WHAT YOU WILL DO.
[a] In the commentary on tax planning, rewrite the part from "Virginia Tax Review" up to and including "illegitimate tax planning.", replacing "methodology" with "approach".
[b] Summarize the commentary on tax planning in two sentences.
[c] Continue the commentary on tax planning from the point where it stops.

PASSAGE PROVIDED.
════════════════════
Disrupting the market for tax
planning.
by Weisbach, David A.
Virginia Tax Review • Spring, 2007 • response to article by Philip Curry, Claire Hill, and
Francesco Parisi in this issue, p. 943
I. INTRODUCTION
It is a pleasure to comment on Philip Curry, Claire Hill, and
Francesco Parisi's article (1) on creating market failures for tax
planning. It is rare that I get to comment on an article in which I
agree with the basic conclusions and, more importantly, in which I agree
with the methodology for reaching those conclusions. Their article
provides a number of important and interesting insights and should
provide the basis for much future work. I offer some comments and
suggestions here.
Although their article is not organized exactly this way, I will
break their conclusions into three parts. First, they analyze how to
optimally set the line between legitimate and illegitimate tax planning.
Second, they discuss whether patents for tax strategies are desirable.
════════════════════
DATASET ENTRIES.
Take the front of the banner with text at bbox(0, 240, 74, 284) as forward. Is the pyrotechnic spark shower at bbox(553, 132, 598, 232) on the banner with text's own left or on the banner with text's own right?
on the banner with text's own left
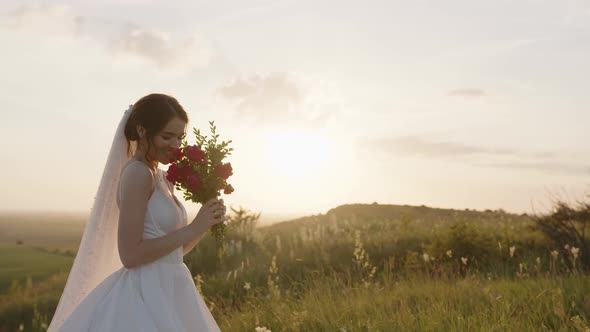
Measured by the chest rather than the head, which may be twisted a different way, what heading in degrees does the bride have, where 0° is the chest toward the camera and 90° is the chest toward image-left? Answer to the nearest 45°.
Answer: approximately 270°

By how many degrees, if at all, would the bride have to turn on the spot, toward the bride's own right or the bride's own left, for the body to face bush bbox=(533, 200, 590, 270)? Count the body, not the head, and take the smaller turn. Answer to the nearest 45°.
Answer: approximately 45° to the bride's own left
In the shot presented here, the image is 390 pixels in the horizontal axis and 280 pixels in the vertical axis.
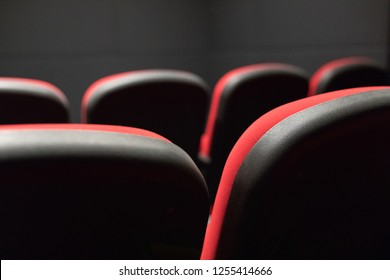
════════════════════
EXERCISE ANSWERS.
[a]
Virginia Tax Review • Spring, 2007 • response to article by Philip Curry, Claire Hill, and
Francesco Parisi in this issue, p. 943
I. INTRODUCTION
It is a pleasure to comment on Philip Curry, Claire Hill, and
Francesco Parisi's article (1) on creating market failures for tax
planning. It is rare that I get to comment on an article in which I
agree with the basic conclusions and, more importantly, in which I agree
with the approach for reaching those conclusions. Their article
provides a number of important and interesting insights and should
provide the basis for much future work. I offer some comments and
suggestions here.
Although their article is not organized exactly this way, I will
break their conclusions into three parts. First, they analyze how to
optimally set the line between legitimate and illegitimate tax planning.

[b] The commentary responds to an article by Philip Curry, Claire Hill, and Francesco Parisi on creating market failures for tax planning, agreeing with both its basic conclusions and its methodology and calling it a basis for much future work. It divides their conclusions into three parts, the first on how to optimally set the line between legitimate and illegitimate tax planning and the second on whether patents for tax strategies are desirable.

[c]
Finally, they argue that the government should exploit market failures
to reduce tax planning.
II. LEGITIMATE V. ILLEGITIMATE SHELTERS
In the first part of their article, Curry, Hill, and Parisi discuss
how to determine the optimal line between allowable tax planning and
disallowed tax shelters, in their language, legitimate and illegitimate
tax planning. Although they assume that all tax planning is socially
unproductive and wasteful, they conclude that it would not be optimal to
eliminate all tax planning. (2) The reason is that as the government
increases the strength of its attacks on tax planning, individuals will
incur additional search costs (dissipation costs) as the easy and
obvious shelters become illegal. The government needs to balance the
additional revenue from reducing tax planning with the additional search
costs incurred when the line is moved to reduce the scope of legitimate
tax planning. There will be some optimal line, which is likely to stop
short of eliminating all tax planning.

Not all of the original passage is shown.